The playoff bracket simulator includes a “Regional Mode” that optimizes travel while respecting competitive integrity:

  • Protected Tier (Seeds 1-4): Pure seeding preserved—top teams earned their placement
  • Flex Tier (Seeds 5-12): Matchups optimized for geographic proximity, avoiding same-district pairings
  • Anchor Tier (Seeds 13-16): Placed by proximity to their likely round-two opponents

Distance calculations use real coordinates via OpenStreetMap geocoding, not estimates.


Key Engineering Decisions

Why Static Site Generation?

  • Zero infrastructure cost. Hosts on GitHub Pages, Netlify, or any static host.
  • No security surface. No database, no auth, no API to protect.
  • Offline-capable. Coaches can save the page and use it without connectivity.
  • Fast. All interactivity happens client-side with pre-processed data.

Why Embedded JSON Instead of API Calls?

The dataset is small enough (1,200 team-seasons) that embedding it directly in the page makes sense. This eliminates latency, simplifies deployment, and makes the system self-contained.

Why Cache Geocoding Results?

OpenStreetMap’s Nominatim API is free but rate-limited. Caching results means:

  • First build geocodes unknown cities (slowly, respectfully)
  • Subsequent builds use cached coordinates (instantly)
  • The cache ships with the repo, so fresh clones don’t need API access

Why Not Use an Existing Sports Analytics Platform?

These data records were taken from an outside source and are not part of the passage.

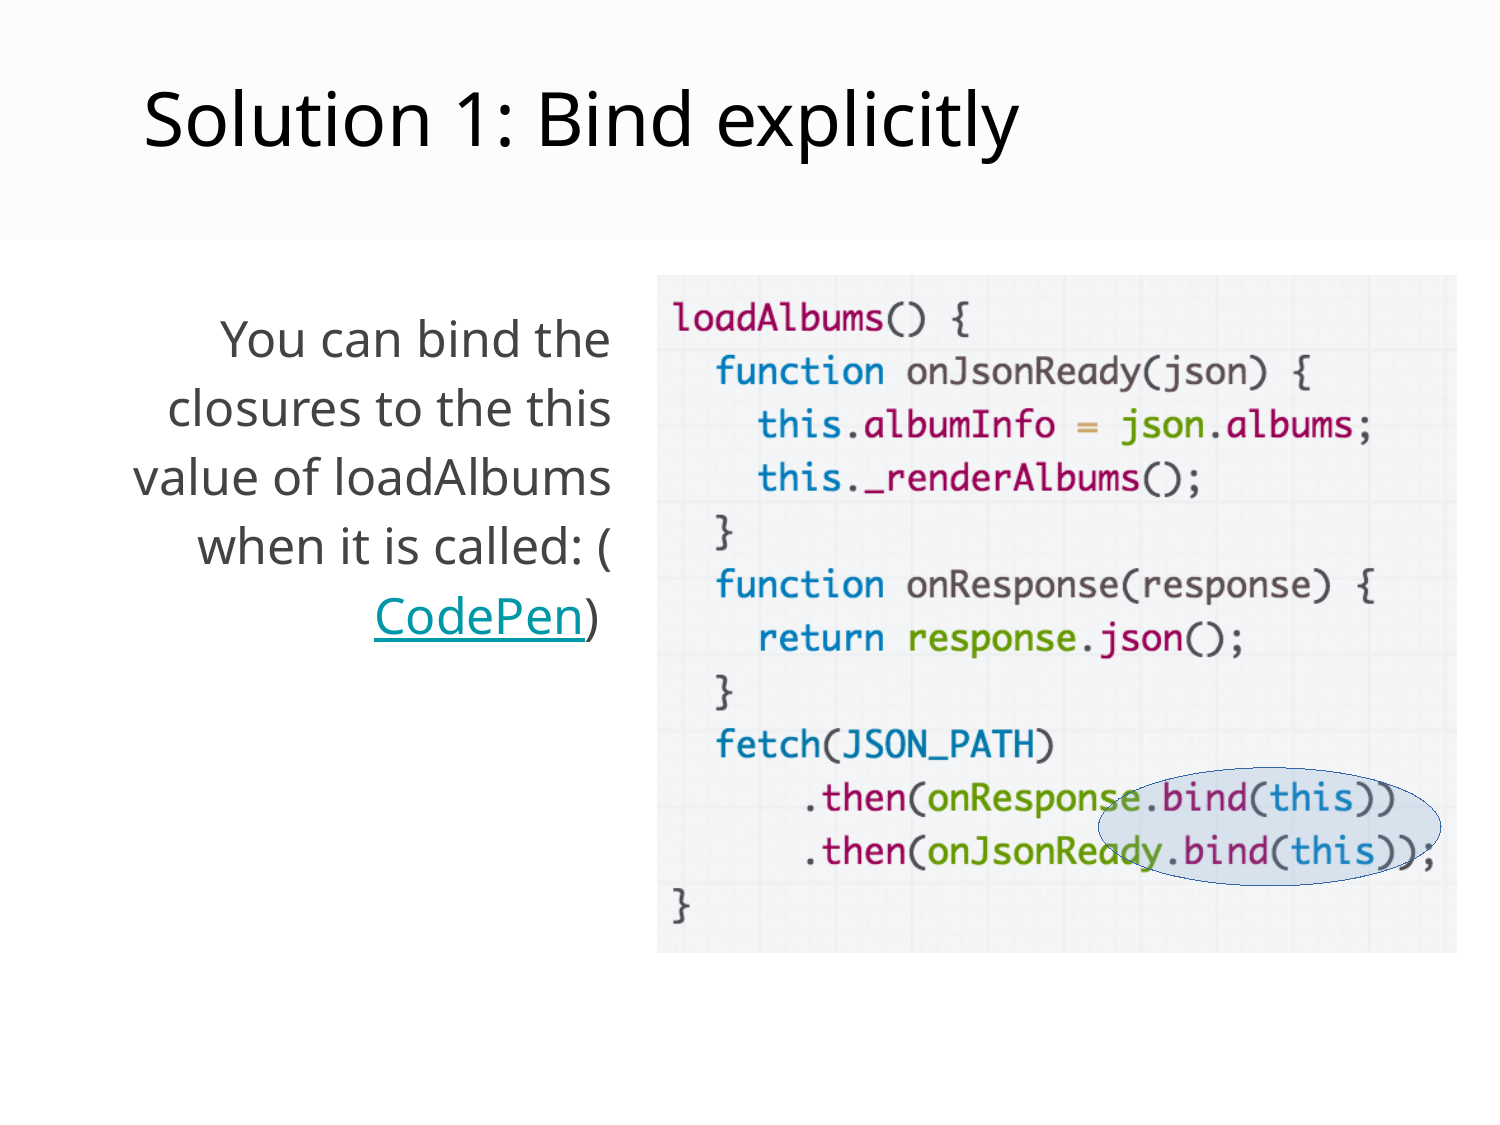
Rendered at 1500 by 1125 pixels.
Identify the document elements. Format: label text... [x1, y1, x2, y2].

title Solution 1: Bind explicitly [128, 56, 1372, 183]
text_box [1098, 767, 1442, 886]
list You can bind the closures to the this value of loadAlbums when it is called: (CodePen) [51, 283, 628, 1031]
picture [657, 275, 1457, 953]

High school sports have unique constraints:

  • No budget for commercial tools
  • Data access is limited and non-standard
  • Stakeholders need education, not just dashboards
  • The ranking methodology itself is part of the value

Impact and Stakeholder Value

For Coaches

  • Objective measure of team strength beyond win-loss
  • Understand where they stand in the state, not just their league
  • Simulate playoff scenarios before the bracket is set
  • Identify strength-of-schedule opportunities

For Athletic Directors

  • Data to support playoff seeding decisions
  • Reduce controversy around bracket placement
  • Historical tracking across seasons

For OSAA (Potential)

  • Model for modernizing playoff selection
  • Travel optimization could save thousands of miles across classifications
  • Transparent methodology reduces appeals and complaints

What This Project Demonstrates

  • Domain Modeling: Translating messy real-world rules (tennis scoring, OSAA classifications, tiebreaker hierarchies) into clean data structures.
  • Algorithm Design: Building ranking systems that balance multiple factors fairly, handle edge cases, and produce defensible results.
  • Systems Thinking: Understanding how components interact—data quality affects rankings, rankings affect tiebreakers, tiebreakers affect user trust.
  • User Empathy: Building for non-technical users without dumbing down the capability.
  • Pragmatic Engineering: Choosing boring technology (static HTML, embedded JSON) when it’s the right fit, rather than over-engineering.
  • Data Pipeline Design: Handling the full lifecycle from external API to processed output, with appropriate caching and error handling.